● **Job**:
Produce word for word the lines of the data below running from the one that has "week year, padded" to the one that has "of year), padded", inclusive, and no others.

(Plain-text document sources)
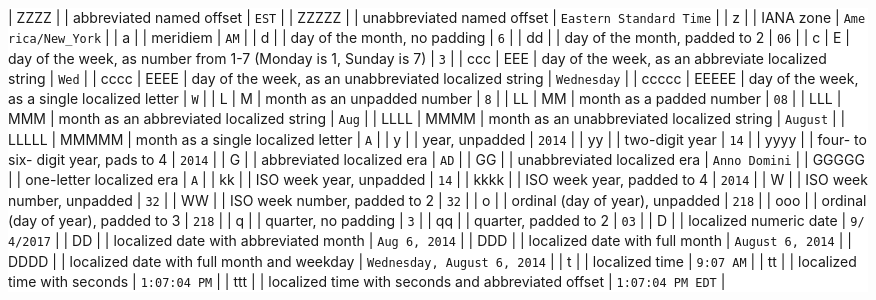 | ZZZZ             |              | abbreviated named offset                                       | `EST`                                                         |
| ZZZZZ            |              | unabbreviated named offset                                     | `Eastern Standard Time`                                       |
| z                |              | IANA zone                                                      | `America/New_York`                                            |
| a                |              | meridiem                                                       | `AM`                                                          |
| d                |              | day of the month, no padding                                   | `6`                                                           |
| dd               |              | day of the month, padded to 2                                  | `06`                                                          |
| c                | E            | day of the week, as number from 1-7 (Monday is 1, Sunday is 7) | `3`                                                           |
| ccc              | EEE          | day of the week, as an abbreviate localized string             | `Wed`                                                         |
| cccc             | EEEE         | day of the week, as an unabbreviated localized string          | `Wednesday`                                                   |
| ccccc            | EEEEE        | day of the week, as a single localized letter                  | `W`                                                           |
| L                | M            | month as an unpadded number                                    | `8`                                                           |
| LL               | MM           | month as a padded number                                       | `08`                                                          |
| LLL              | MMM          | month as an abbreviated localized string                       | `Aug`                                                         |
| LLLL             | MMMM         | month as an unabbreviated localized string                     | `August`                                                      |
| LLLLL            | MMMMM        | month as a single localized letter                             | `A`                                                           |
| y                |              | year, unpadded                                                 | `2014`                                                        |
| yy               |              | two-digit year                                                 | `14`                                                          |
| yyyy             |              | four- to six- digit year, pads to 4                            | `2014`                                                        |
| G                |              | abbreviated localized era                                      | `AD`                                                          |
| GG               |              | unabbreviated localized era                                    | `Anno Domini`                                                 |
| GGGGG            |              | one-letter localized era                                       | `A`                                                           |
| kk               |              | ISO week year, unpadded                                        | `14`                                                          |
| kkkk             |              | ISO week year, padded to 4                                     | `2014`                                                        |
| W                |              | ISO week number, unpadded                                      | `32`                                                          |
| WW               |              | ISO week number, padded to 2                                   | `32`                                                          |
| o                |              | ordinal (day of year), unpadded                                | `218`                                                         |
| ooo              |              | ordinal (day of year), padded to 3                             | `218`                                                         |
| q                |              | quarter, no padding                                            | `3`                                                           |
| qq               |              | quarter, padded to 2                                           | `03`                                                          |
| D                |              | localized numeric date                                         | `9/4/2017`                                                    |
| DD               |              | localized date with abbreviated month                          | `Aug 6, 2014`                                                 |
| DDD              |              | localized date with full month                                 | `August 6, 2014`                                              |
| DDDD             |              | localized date with full month and weekday                     | `Wednesday, August 6, 2014`                                   |
| t                |              | localized time                                                 | `9:07 AM`                                                     |
| tt               |              | localized time with seconds                                    | `1:07:04 PM`                                                  |
| ttt              |              | localized time with seconds and abbreviated offset             | `1:07:04 PM EDT`                                              |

● **Problem solution**:
| kkkk             |              | ISO week year, padded to 4                                     | `2014`                                                        |
| W                |              | ISO week number, unpadded                                      | `32`                                                          |
| WW               |              | ISO week number, padded to 2                                   | `32`                                                          |
| o                |              | ordinal (day of year), unpadded                                | `218`                                                         |
| ooo              |              | ordinal (day of year), padded to 3                             | `218`                                                         |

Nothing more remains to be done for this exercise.